Mr Downing registered as a pharmacist in 1954. He joined the staff of the then National Pharmaceutical Union in 1957 and over the next 33 years was to become involved with almost all aspects of NPA work. His first job was that of information department superintendent and he then added publication of the Pink Supplement to his responsibilities. He was the initiator of the NPA business aids service and later helped develop the shopfitting service. From 1960 he concentrated on training facilities, and in 1962 he was appointed secretary of the Pharmacy Assistants Training Board. He was also promoted to assistant secretary of the NPA. He retired from the NPA in 1990.
Mr Downing was elected a fellow of the Chartered Institute of Secretaries in 1970. He was designated a fellow of the Pharmaceutical Society in 1978 for distinction in the profession of pharmacy.
Mr JOSEPH WRIGHT (former director, NPA Group) writes: Jim Downing joined the staff at Mallinson House in 1957 and at first was superintendent of the information department. During his spare time he studied and was elected, in 1959, a fellow of the Chartered Institute of Secretaries. He took over responsibility for the business aids section until John Goulding joined the staff after the move of the office to Southgate. It was there that Jim was able to spend part of his lunchtime at the baths just a few yards from the office in Southgate Circus swimming with weights round his waist! Other staff members were impressed particularly when they learnt that he was a recognised scuba diving instructor.
The move to Southgate highlighted Jim's capacity for dealing effectively and thoroughly with a mass of detail. Within a few days after the move the entire office was back to its efficient working, thanks to careful planning by Jim and his team and the colour coded labels that were attached to everything in each of the office departments. That ability was also most useful when he worked with Tim Astill in preparing guidance for NPA members before decimalisation of the currency and the introduction of value added tax.
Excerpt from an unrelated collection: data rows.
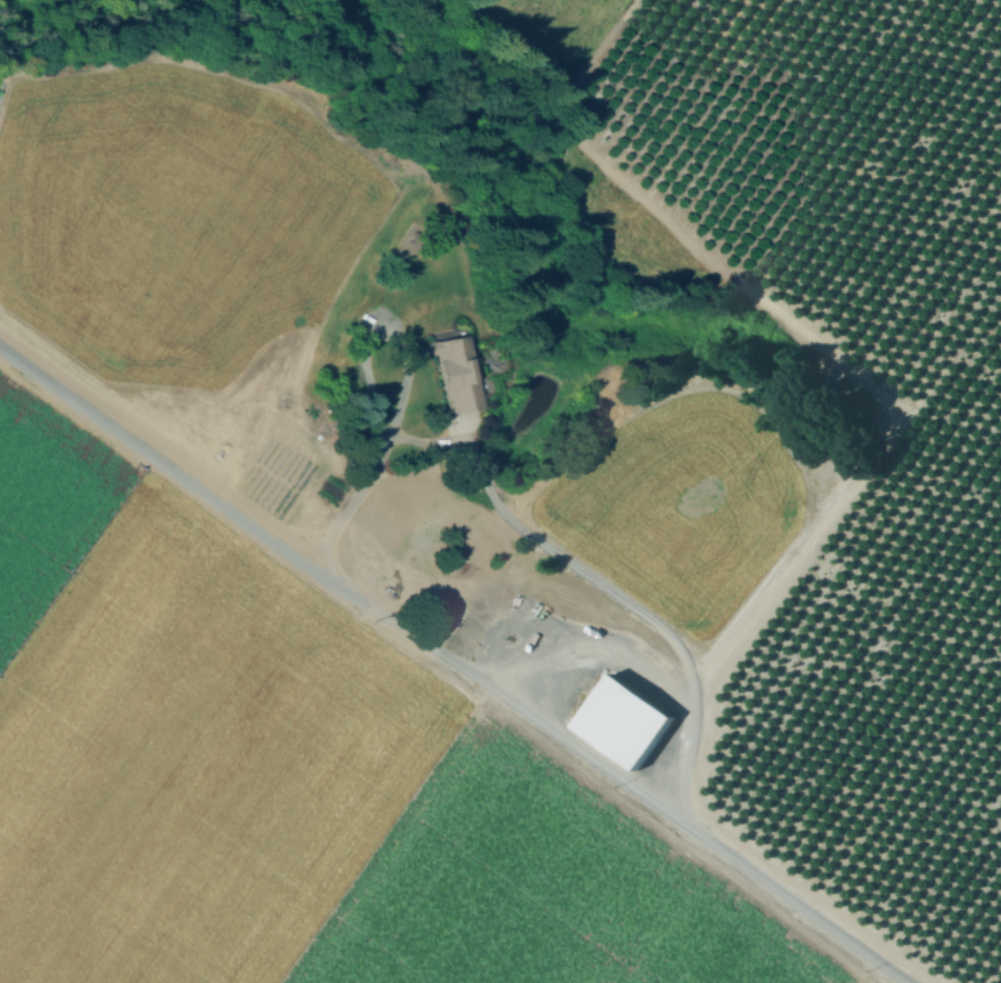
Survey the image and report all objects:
building: (455, 372)
road: (162, 446)
road: (493, 500)
crop: (275, 603)
building: (624, 721)
road: (557, 734)

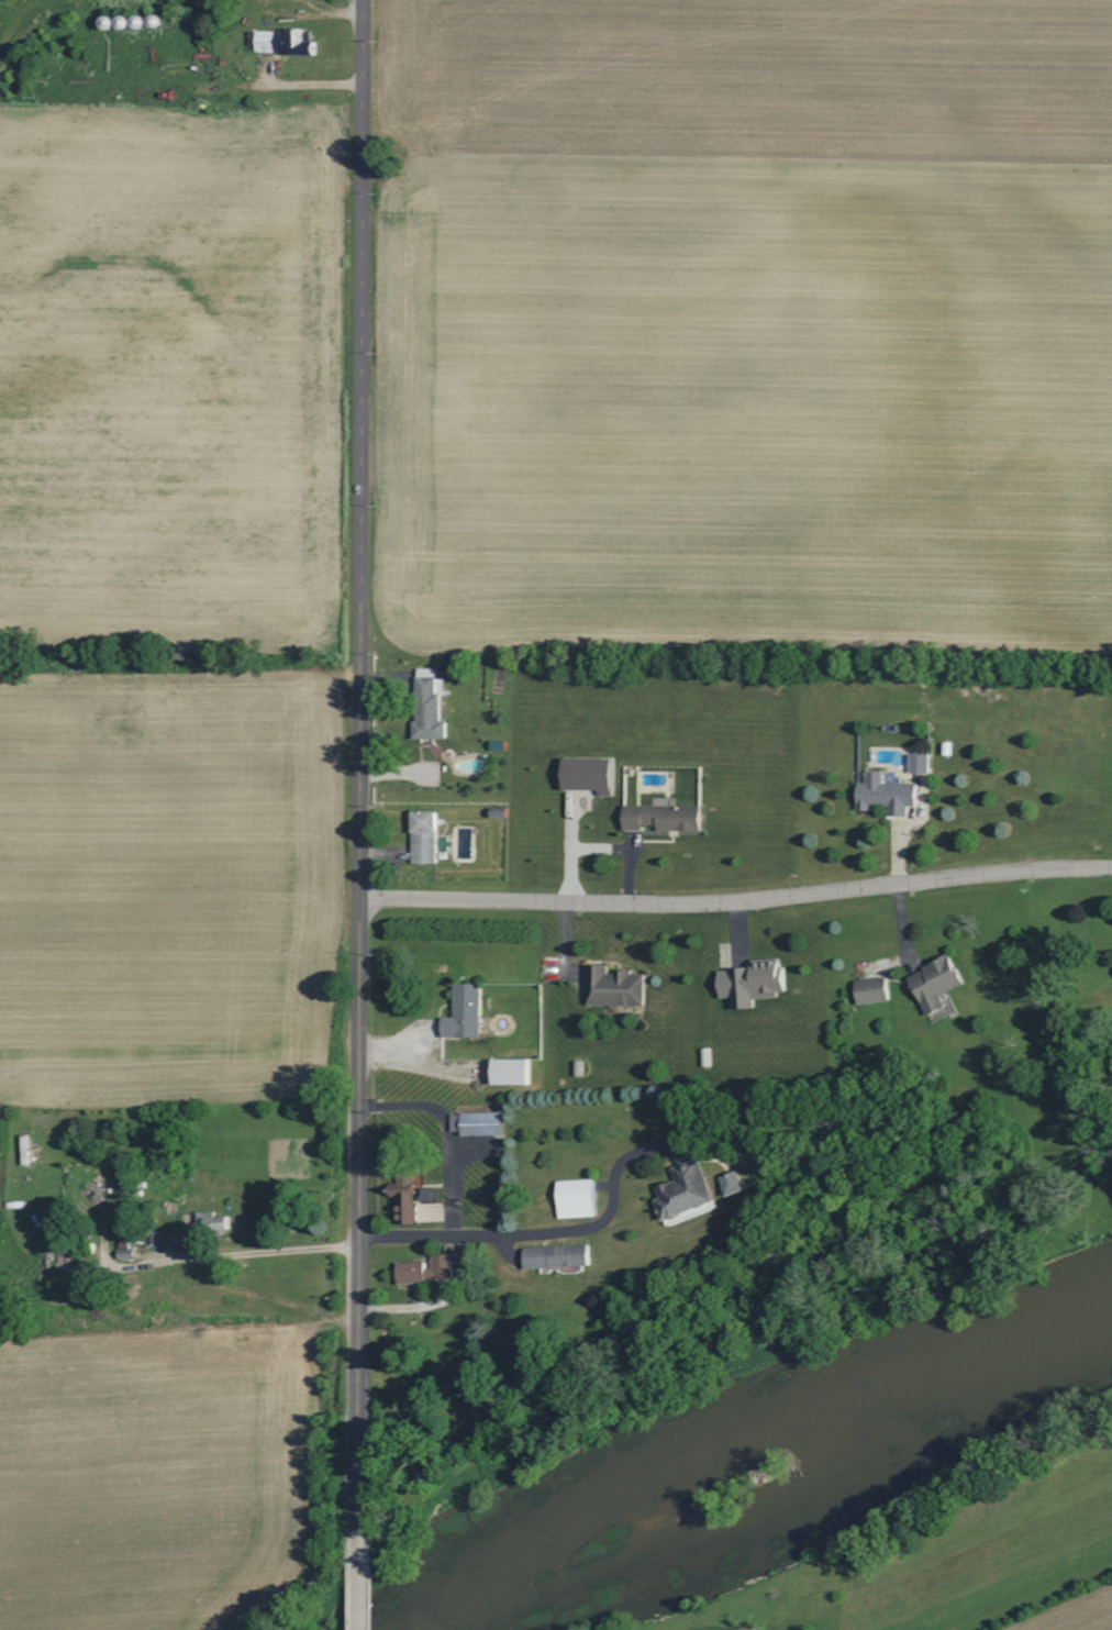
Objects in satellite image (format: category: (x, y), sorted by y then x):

During the year before I retired in 1981, Jim played a major part with Tim Astill in preparing for the introduction of computers throughout Mallinson House. The changeover, I understand, was quite smooth, no doubt because of the painstaking attention to detail that Jim and Tim and the heads of departments had paid in the forward planning.
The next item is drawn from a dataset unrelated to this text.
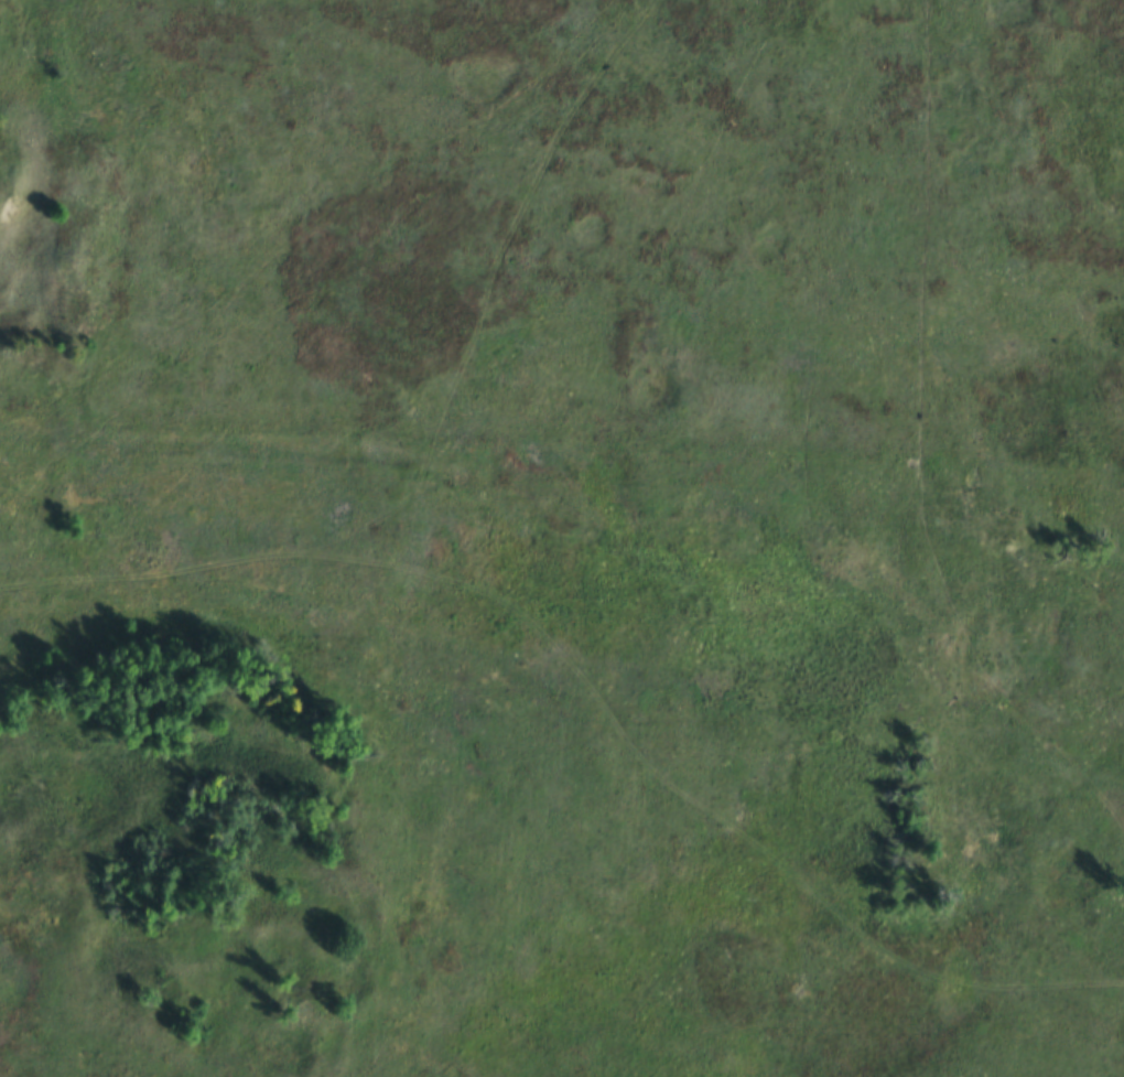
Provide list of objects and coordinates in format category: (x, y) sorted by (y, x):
road: (515, 229)
road: (225, 570)
road: (722, 824)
It was in training of pharmacy staff that Jim played a major part. He was appointed secretary of the Pharmacy Assistants Training Board when that body was set up. Later he served on the Pharmaceutical Society's Audio-Visual Aids Committee and on a working party set up by the training subcommittee of the National Economic Development Committee for the Distributive Trades. That working party considered the problems of training in small shops and found Jim's experience and guidance invaluable.
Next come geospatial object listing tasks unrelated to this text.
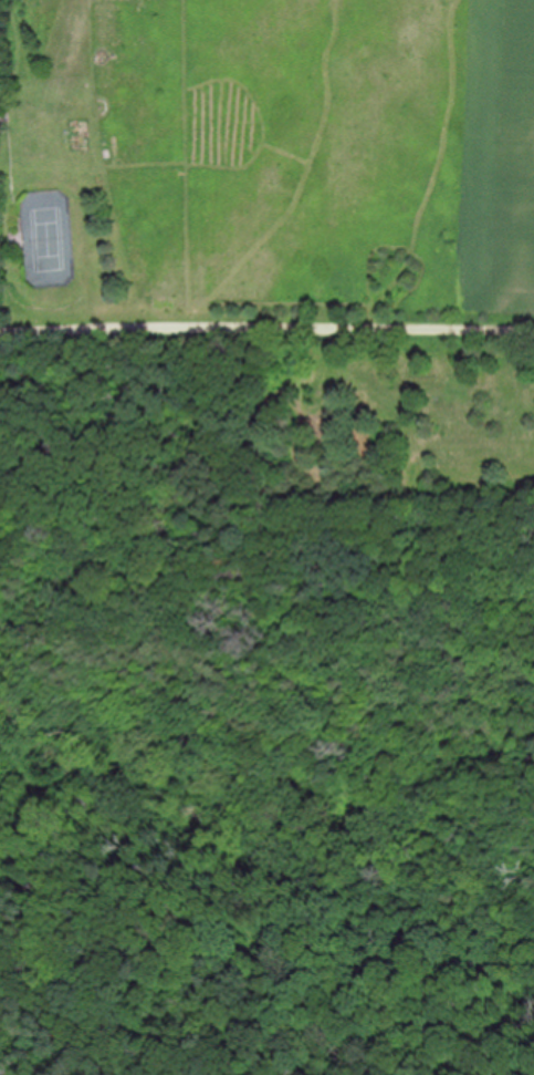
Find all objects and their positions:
crop: (354, 164)
road: (266, 326)

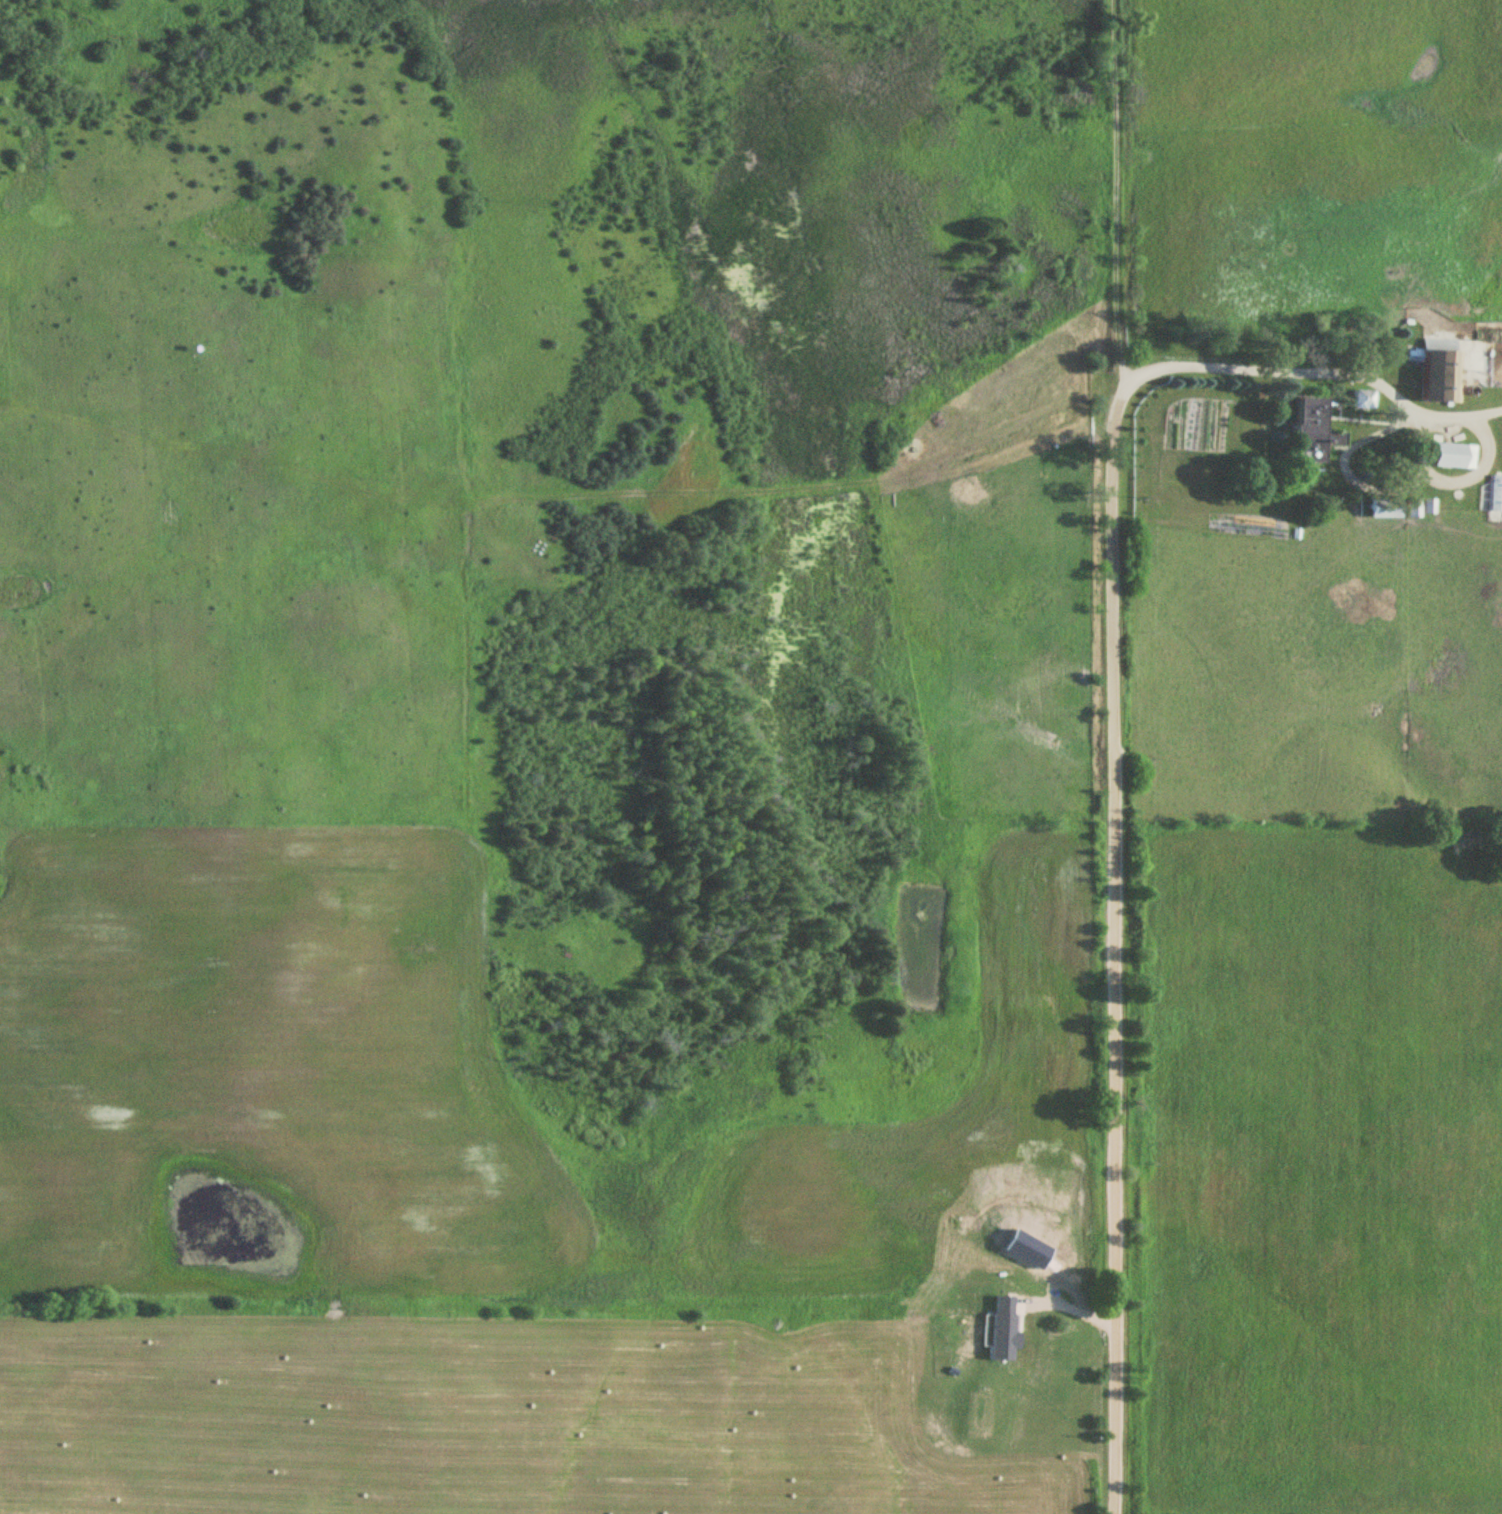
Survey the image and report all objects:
building: (1440, 373)
building: (1308, 430)
building: (1335, 438)
building: (1453, 456)
building: (1495, 494)
building: (1413, 508)
road: (1113, 757)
Jim retired in 1990 after serving as assistant secretary of the NPA for a major part of his 33 years at the office. He had not been well for some time before he died.
Our thoughts and those of the NPA board, the staff at Mallinson House and of the many members throughout the country who knew Jim, are with his wife, Ruth, and their family at this sad time.
Memorial service Friday, January 7, Newton Abbot, Devon. Details from Co-operative Funeral Service, Albany Street, Newton Abbot (tel 01626 362220).